YOUR ASSIGNMENT:
Write out every line of the material below word for word, leaving out the pictures.

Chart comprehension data
Start of Block

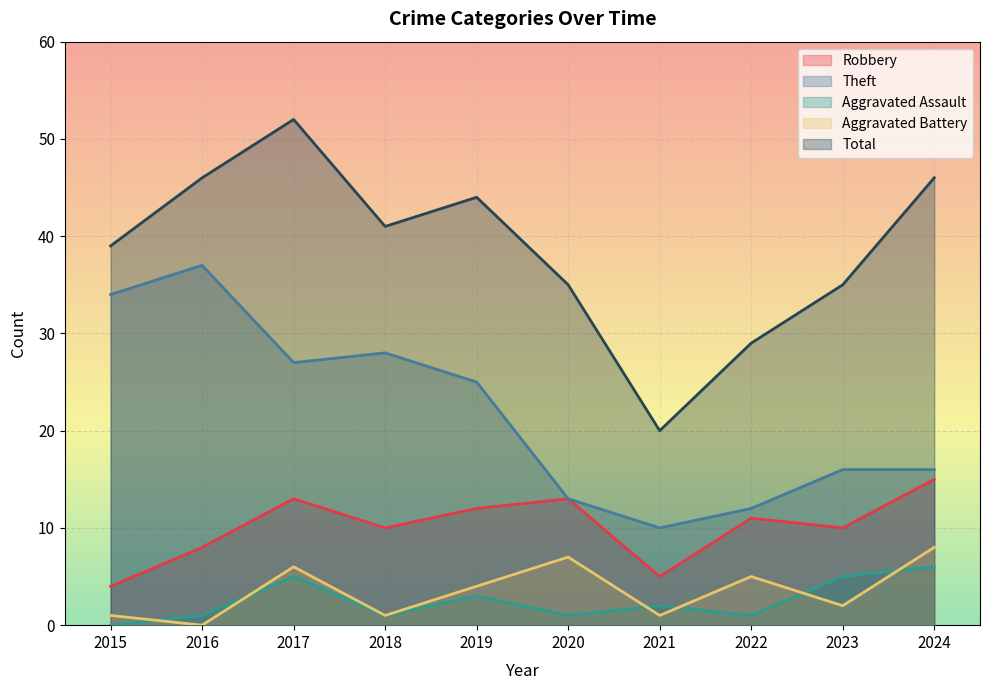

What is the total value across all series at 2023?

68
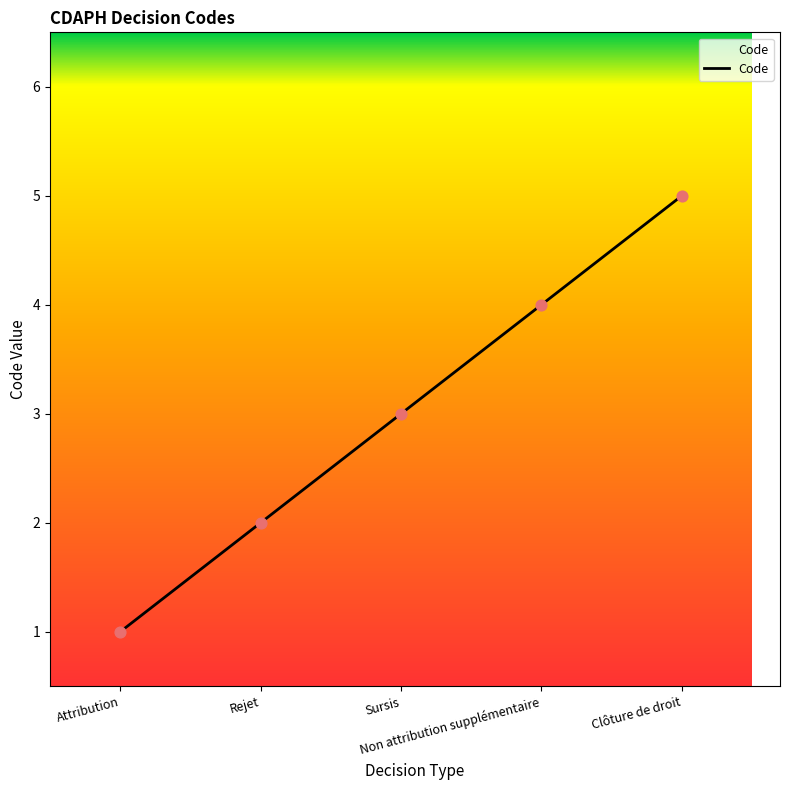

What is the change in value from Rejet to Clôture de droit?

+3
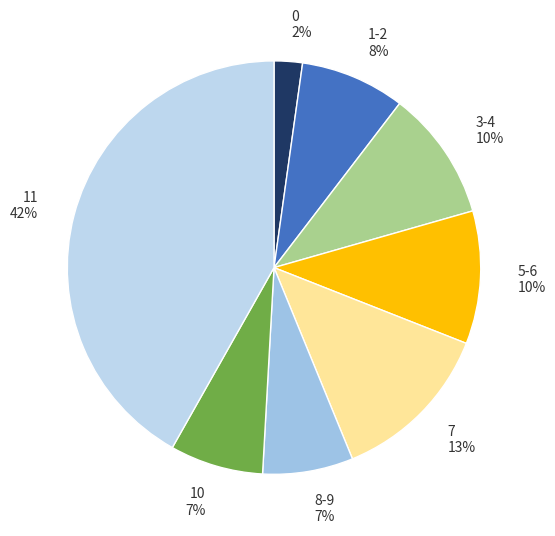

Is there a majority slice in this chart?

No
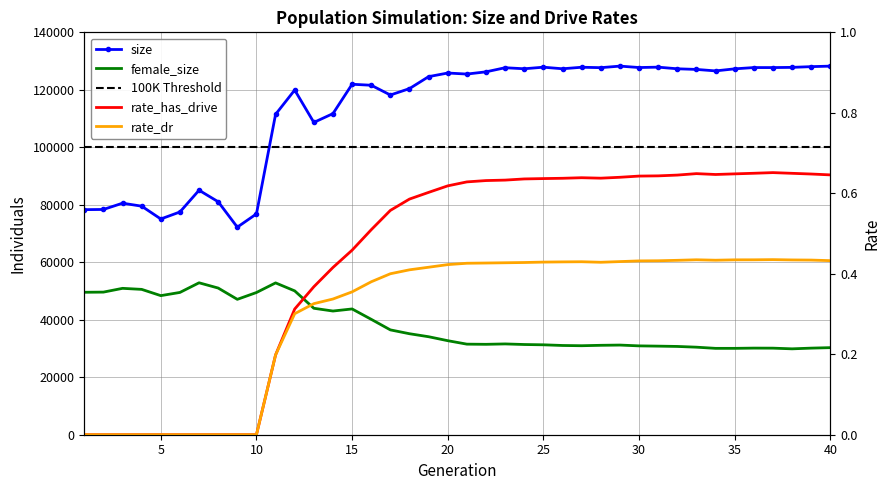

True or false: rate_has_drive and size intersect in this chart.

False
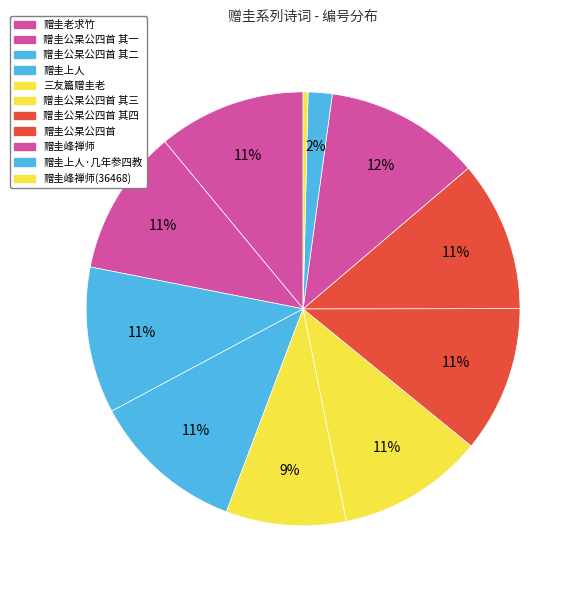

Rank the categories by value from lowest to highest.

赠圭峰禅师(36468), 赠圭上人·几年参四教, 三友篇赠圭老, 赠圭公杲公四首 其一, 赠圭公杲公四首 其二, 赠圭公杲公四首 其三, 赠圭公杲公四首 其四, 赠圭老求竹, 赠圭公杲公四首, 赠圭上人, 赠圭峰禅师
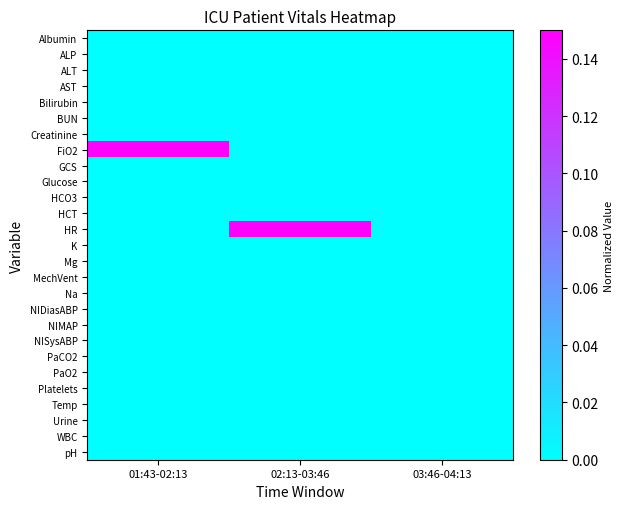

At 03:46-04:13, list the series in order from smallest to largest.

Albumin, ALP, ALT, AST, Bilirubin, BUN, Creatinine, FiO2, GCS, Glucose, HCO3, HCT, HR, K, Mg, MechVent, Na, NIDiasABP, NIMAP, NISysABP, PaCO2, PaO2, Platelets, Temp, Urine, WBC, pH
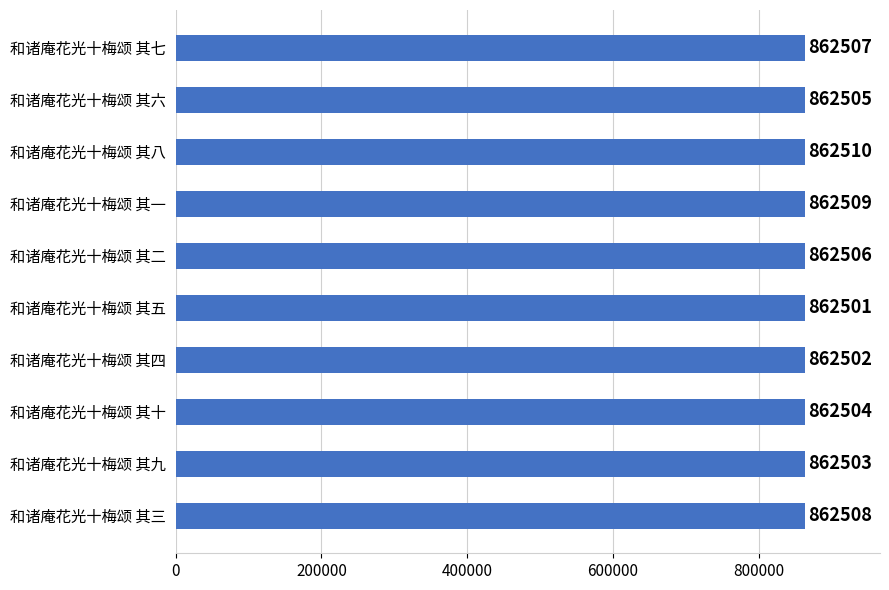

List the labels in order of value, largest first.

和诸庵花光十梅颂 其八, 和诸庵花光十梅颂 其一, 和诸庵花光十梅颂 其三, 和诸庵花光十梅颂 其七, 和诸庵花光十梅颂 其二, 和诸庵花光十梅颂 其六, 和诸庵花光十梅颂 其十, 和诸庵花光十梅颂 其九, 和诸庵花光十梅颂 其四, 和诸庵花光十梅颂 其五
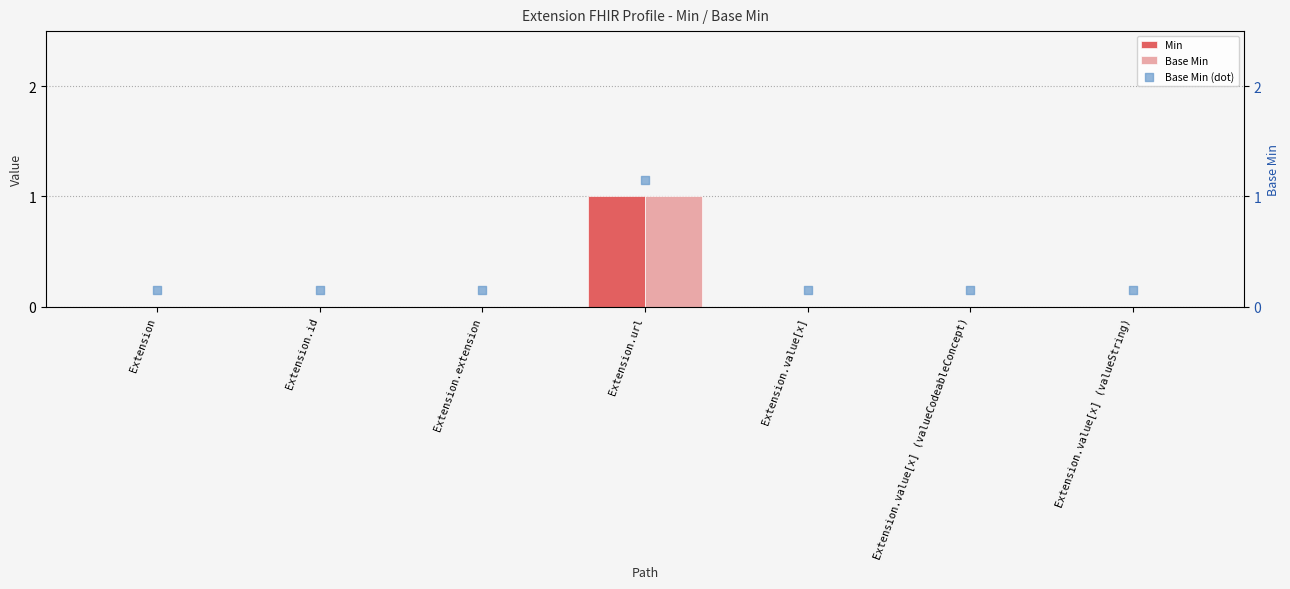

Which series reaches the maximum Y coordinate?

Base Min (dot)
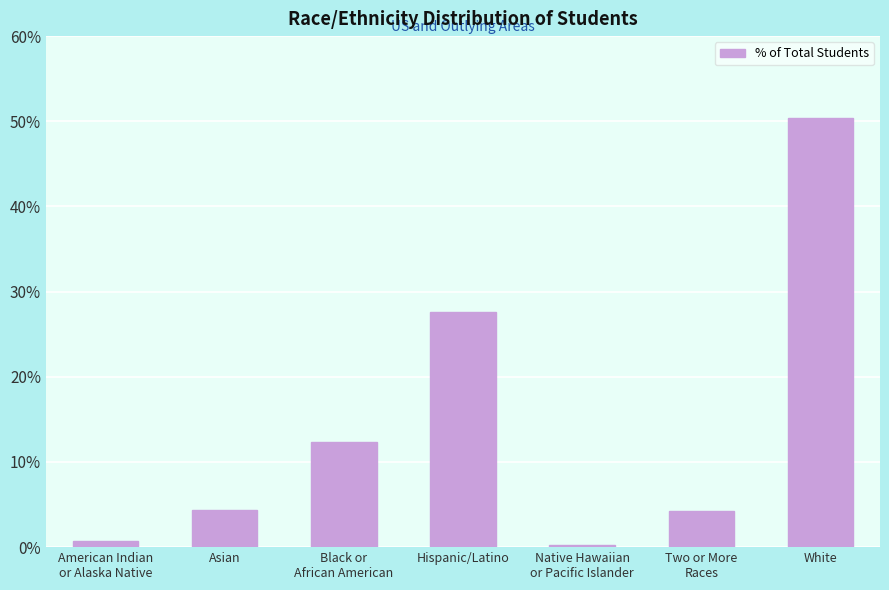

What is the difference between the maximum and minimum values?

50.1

End of Block

SOLUTION FOR THIS PROBLEM:
What is the total value across all series at 2023?

68

What is the change in value from Rejet to Clôture de droit?

+3

Is there a majority slice in this chart?

No

True or false: rate_has_drive and size intersect in this chart.

False

Rank the categories by value from lowest to highest.

赠圭峰禅师(36468), 赠圭上人·几年参四教, 三友篇赠圭老, 赠圭公杲公四首 其一, 赠圭公杲公四首 其二, 赠圭公杲公四首 其三, 赠圭公杲公四首 其四, 赠圭老求竹, 赠圭公杲公四首, 赠圭上人, 赠圭峰禅师

At 03:46-04:13, list the series in order from smallest to largest.

Albumin, ALP, ALT, AST, Bilirubin, BUN, Creatinine, FiO2, GCS, Glucose, HCO3, HCT, HR, K, Mg, MechVent, Na, NIDiasABP, NIMAP, NISysABP, PaCO2, PaO2, Platelets, Temp, Urine, WBC, pH

List the labels in order of value, largest first.

和诸庵花光十梅颂 其八, 和诸庵花光十梅颂 其一, 和诸庵花光十梅颂 其三, 和诸庵花光十梅颂 其七, 和诸庵花光十梅颂 其二, 和诸庵花光十梅颂 其六, 和诸庵花光十梅颂 其十, 和诸庵花光十梅颂 其九, 和诸庵花光十梅颂 其四, 和诸庵花光十梅颂 其五

Which series reaches the maximum Y coordinate?

Base Min (dot)

What is the difference between the maximum and minimum values?

50.1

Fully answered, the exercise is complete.